Nuclear reactors have required and have been provided with cooling means since the early days of nuclear reactor development. Various coolants have been tried.
In the past liquid metal nuclear reactors have been made which have been cooled with mercury, liquid sodium or a liquid sodium-potassium mixture.
There are two basic types of liquid metal reactors which have been under development for commercial nuclear power applications. These reactors have been described as loop reactors such as the Fast Flux Test Reactor and the Clinch River Breeder Reactor in the U.S. or the pool type reactor such as the Phenix in France. These reactors have used liquid metal sodium as the primary coolant.
In the loop reactor, the core, pumps and intermediate heat exchangers are located in separate vessels and connected with pipes. The sodium is pumped from the core to the heat exchanger and back to the core. There is no pool of liquid metal in this reactor as there is in a pool reactor.
The pool reactor comprises a large vessel or pot containing liquid sodium in which the reactor core, intermediate heat exchangers and the primary circulating pumps are located. In this configuration, the cool liquid sodium is pumped to the core from which it flows into a pool of hot sodium and then through the heat exchanger and is discharged into a pool of cool sodium, prior to entry to the pumps.
In the prior art, alternate designs of the loop reactors have been described wherein the intermediate heat exchanger and the pump have been housed in an auxiliary vessel which is connected to the main reactor vessel by a duct having a coaxial pipe.
The prior art loop reactors have required complex pipe arrangements including snubbers, hangers, heating systems, insulation, inspection capability means and usually a check valve and flow measuring device. The entire primary system is enclosed within an inert atmosphere and a steel lined concrete cell compartment.
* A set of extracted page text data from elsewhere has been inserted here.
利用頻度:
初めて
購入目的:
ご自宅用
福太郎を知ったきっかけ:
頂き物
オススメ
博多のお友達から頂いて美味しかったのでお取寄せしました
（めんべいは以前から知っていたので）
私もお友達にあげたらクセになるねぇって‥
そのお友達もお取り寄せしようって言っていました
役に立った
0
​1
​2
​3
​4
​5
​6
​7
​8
Guard vessels or some other means such as siphon breakers are provided to insure a safe minimum level of sodium within the reactor vessel in the event of a leak in the piping system.
The prior art pool reactors have been difficult to fabricate and have presented engineering difficulties due to the relatively confined area of the main reactor vessel which contains the reactor core, intermediate heat exchangers and pumps as well as reactor core shielding. The size of these vessels requires a complex fabrication and assembly process with the accompanying quality control problems. The relatively crowded interior of the pool reactor provides little design flexibility and may necessitate compromises in the design of the pump, heat exchanger and associated structures.
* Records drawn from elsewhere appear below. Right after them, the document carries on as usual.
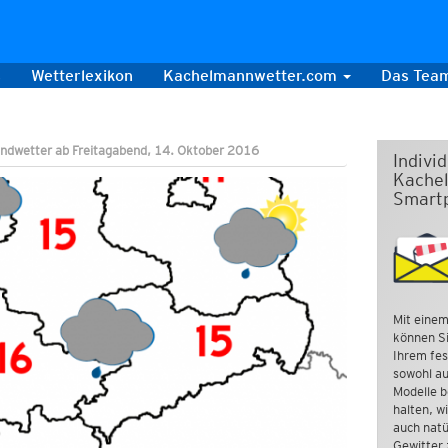
s
Wetterlexikon
Kachelmannwetter.com
Das Tea
ndwetter ab Freitagabend, 14. Oktober 2016
Indivi
Kachel
Smart
Mit einem
können Si
Ihrem fes
sowohl au
Modelle b
halten, w
auch natü
Gewitter 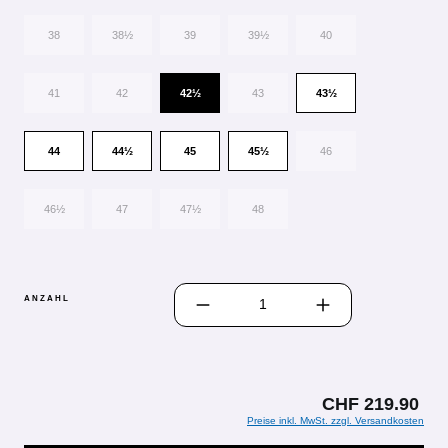
38
38½
39
39½
40
41
42
42½
43
43½
44
44½
45
45½
46
46½
47
47½
48
PRODUKT ANZAHL: GIB DEN GEWÜN
ANZAHL
CHF 219.90
Preise inkl. MwSt. zzgl. Versandkosten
The amount of primary coolant embodied by the pool concept is usually larger than the loop plant thus providing an added margin for safety in the event all decay heat removal systems fail. For Superphenix I, a separate containment structure is provided for the atmosphere above the vessel head because safety authorities have postulated that conditions may occur which can cause the primary coolant to be ejected through the seals of the vessel head. A steel cover may be provided above the vessel to act as a containment barrier but such a cover is difficult to provide because of the large size of the head, the many penetrations required for completing the circuits of the secondary coolant and the need to remove, for maintenance and repair, the primary pump or the primary heat exchanger. The pool type of design does not require separate primary cells, a primary cell inerting and cooling system and primary piping hangers or snubbers. In addition the pool reactor due to the multiplicity of pumps hydraulically connected to a common pool has the advantage of not requiring fast acting check valves in the primary circuit and the operational flexibility of not requiring immediate trip of the pumps during a reactor shutdown.